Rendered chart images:
⟨
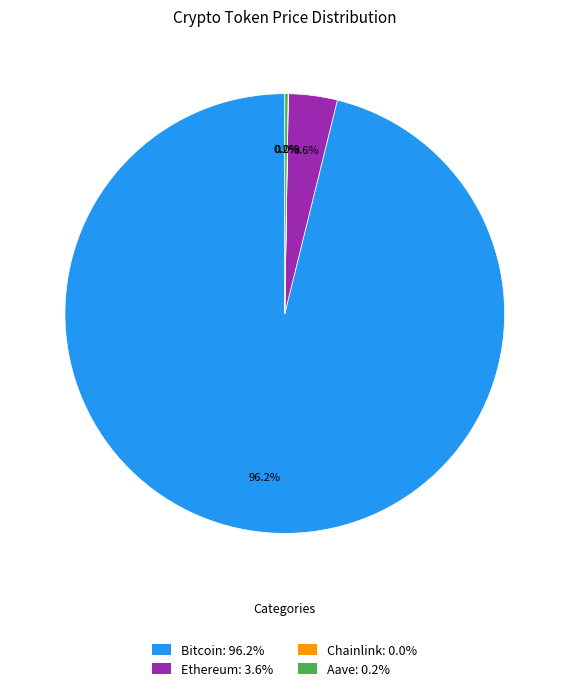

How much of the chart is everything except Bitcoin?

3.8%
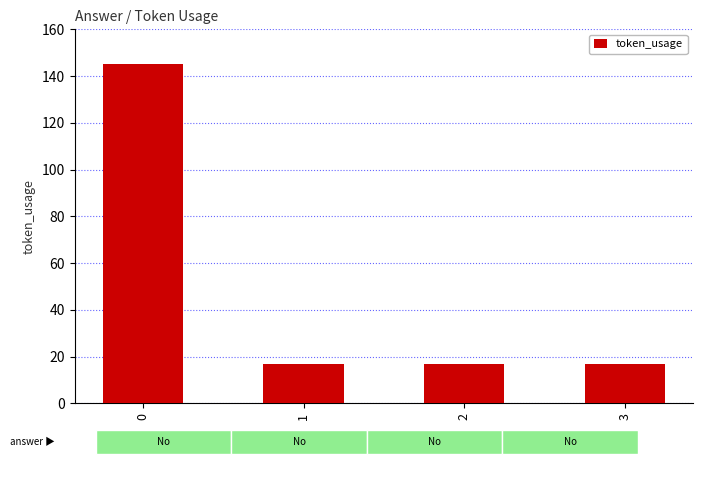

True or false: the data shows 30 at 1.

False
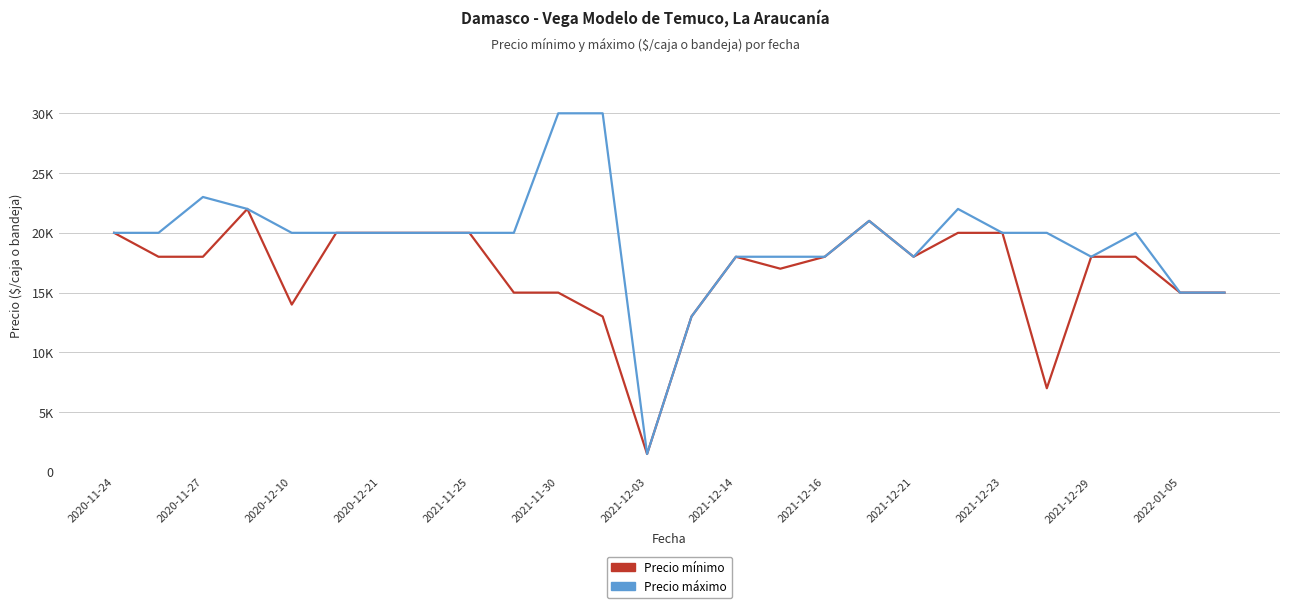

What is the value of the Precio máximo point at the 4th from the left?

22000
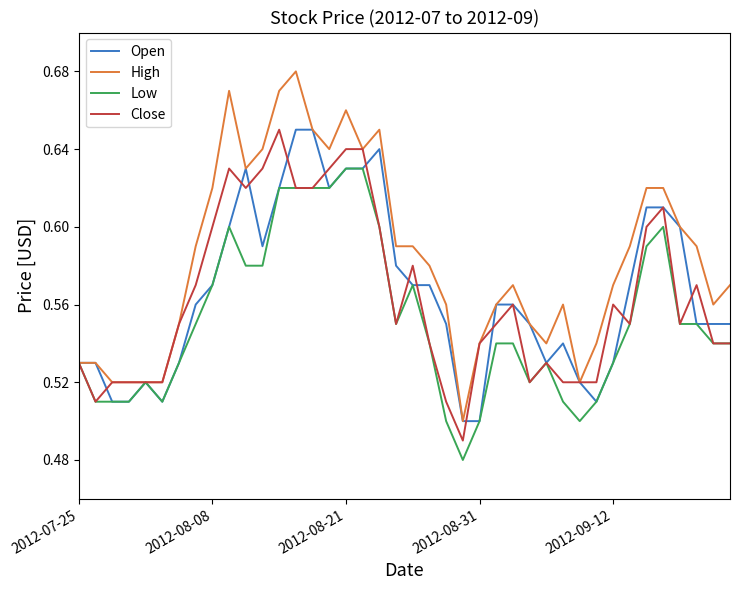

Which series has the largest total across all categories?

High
⟩
**TRY IT**
Can you edit the data above by replacing "chart" with "graph", keeping everything else the same and leaving the pictures out of your answer?

**ANSWER TO THIS TASK**
How much of the graph is everything except Bitcoin?

3.8%

True or false: the data shows 30 at 1.

False

What is the value of the Precio máximo point at the 4th from the left?

22000

Which series has the largest total across all categories?

High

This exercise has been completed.